High cardinality features have many values; this tends to increase the possibility that a high capacity model can find a 1:1 relationship with your response variable.  For example, social security numbers vs. person.  This is almost like the issue with multiple comparisons; if you look hard enough at features with lots of values, you can basically draw a circle/partition around eahc unique one and related that to your outpu.  Of course, this will not genererlize at all, so a well-trained model should resist this.  This bias tends to exist when the model has a large enough capacity to overfit.  [Permutation feature importances](https://scikit-learn.org/stable/modules/generated/sklearn.inspection.permutation_importance.html#sklearn.inspection.permutation_importance) are generally recommended instead, but they also underestimate the importance of correlated variables (because it tends to spread importance across them). This is why (1) decorrelating your inputs (with Spearman R, for example) and using something like [BorutaSHAP](https://github.com/Ekeany/Boruta-Shap) to get rid of excess/poor features is generally a good tool to improve explainability.  In particular, this bias issue was discovered by adding a random feature to a model, then computing importances with the logic that anythin less important than random should be discarded (only to find out [the random feature was considered very important somehow](https://explained.ai/rf-importance/#7)?!) BorutaSHAP scrambles features and keeps only those which perform better than randomized versions of themselves so it is similar (but expensive).
> Note: if all your features are continuous variables (like chemical concentrations) you probably won't run into a problem because ALL of your features are like this; but if you also have some categorical variables (one-hot encoded or not) you may find that the importance of these will be suppressed relative to the continuous features.
>
> Also Note: extremely randomized trees choose features randomly so they might be less prone to this bias than RF's.

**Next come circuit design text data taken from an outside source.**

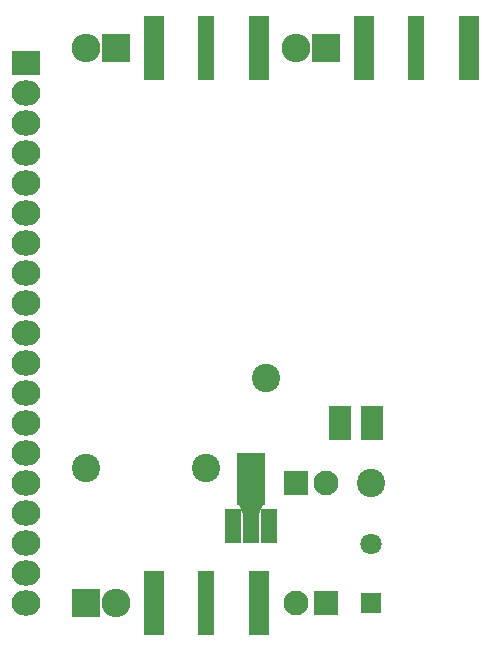
<source format=gts>
G04 #@! TF.FileFunction,Soldermask,Top*
%FSLAX46Y46*%
G04 Gerber Fmt 4.6, Leading zero omitted, Abs format (unit mm)*
G04 Created by KiCad (PCBNEW 4.0.4+e1-6308~48~ubuntu16.04.1-stable) date Fri Nov  4 19:53:40 2016*
%MOMM*%
%LPD*%
G01*
G04 APERTURE LIST*
%ADD10C,0.100000*%
%ADD11R,1.960000X1.050000*%
%ADD12R,1.800000X1.800000*%
%ADD13C,1.800000*%
%ADD14R,2.432000X2.432000*%
%ADD15O,2.432000X2.432000*%
%ADD16R,1.400760X2.901900*%
%ADD17R,2.398980X4.400500*%
%ADD18C,2.400000*%
%ADD19R,1.670000X5.480000*%
%ADD20R,1.416000X5.480000*%
%ADD21R,2.432000X2.127200*%
%ADD22O,2.432000X2.127200*%
%ADD23C,2.398980*%
%ADD24C,2.099260*%
%ADD25R,2.099260X2.099260*%
G04 APERTURE END LIST*
D10*
D11*
X100250000Y-108270000D03*
X100250000Y-109220000D03*
X100250000Y-110170000D03*
X102950000Y-110170000D03*
X102950000Y-108270000D03*
X102950000Y-109220000D03*
D12*
X102870000Y-124460000D03*
D13*
X102870000Y-119460000D03*
D14*
X78740000Y-124460000D03*
D15*
X81280000Y-124460000D03*
D14*
X81280000Y-77470000D03*
D15*
X78740000Y-77470000D03*
D14*
X99060000Y-77470000D03*
D15*
X96520000Y-77470000D03*
D16*
X91208860Y-117922040D03*
X92710000Y-117922040D03*
X94211140Y-117922040D03*
D17*
X92710000Y-113969800D03*
D10*
G36*
X93910760Y-115744650D02*
X93410380Y-116893950D01*
X92009620Y-116893950D01*
X91509240Y-115744650D01*
X93910760Y-115744650D01*
X93910760Y-115744650D01*
G37*
D18*
X102870000Y-114300000D03*
X93980000Y-105410000D03*
D19*
X111125000Y-77470000D03*
X102235000Y-77470000D03*
D20*
X106680000Y-77470000D03*
D19*
X93345000Y-77470000D03*
X84455000Y-77470000D03*
D20*
X88900000Y-77470000D03*
D19*
X84455000Y-124460000D03*
X93345000Y-124460000D03*
D20*
X88900000Y-124460000D03*
D21*
X73660000Y-78740000D03*
D22*
X73660000Y-81280000D03*
X73660000Y-83820000D03*
X73660000Y-86360000D03*
X73660000Y-88900000D03*
X73660000Y-91440000D03*
X73660000Y-93980000D03*
X73660000Y-96520000D03*
X73660000Y-99060000D03*
X73660000Y-101600000D03*
X73660000Y-104140000D03*
X73660000Y-106680000D03*
X73660000Y-109220000D03*
X73660000Y-111760000D03*
X73660000Y-114300000D03*
X73660000Y-116840000D03*
X73660000Y-119380000D03*
X73660000Y-121920000D03*
X73660000Y-124460000D03*
D23*
X78740000Y-113030000D03*
X88900000Y-113030000D03*
D24*
X99057460Y-114299480D03*
D25*
X99057460Y-124459480D03*
D24*
X96522540Y-124460520D03*
D25*
X96522540Y-114300520D03*
M02*

</source>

Some possibly helpful libraries:
* [eli5](https://eli5.readthedocs.io/en/latest/index.html)
* [rfpimp](https://pypi.org/project/rfpimp/)

# SHAP vs. ACV

These notes are from [this blog post](https://towardsdatascience.com/the-right-way-to-compute-your-shapley-values-cfea30509254) comparing SHAP to the [ACV](https://github.com/salimamoukou/acv00) library.

See:
1. [Amoukou et al., The Shapley Value of coalition of variables provides better explanations (2021)](https://arxiv.org/pdf/2103.13342.pdf)
2. [Amoukou et al., Accurate and robust Shapley Values for explaining predictions and focusing on local important variables (2021)](https://arxiv.org/pdf/2106.03820.pdf)

tl;dr

---

The conventional SHAP methodology does not treate categorical variables well.  The one-hot encoding typically used makes it seem like different columns are decorrelated, which is incorrect. At the moment, it seems that ACV only works on tree-based models.

In general, the SHAP and ACV approaches will yield noticeable differences when a model is trained on a dataset with a high proportion of 
1. one-hot encoded categorical features and 
2. correlated features.

Regardless, while differences can occasionally be noticeable for some cases, overall SHAP and ACV seem very similar to me.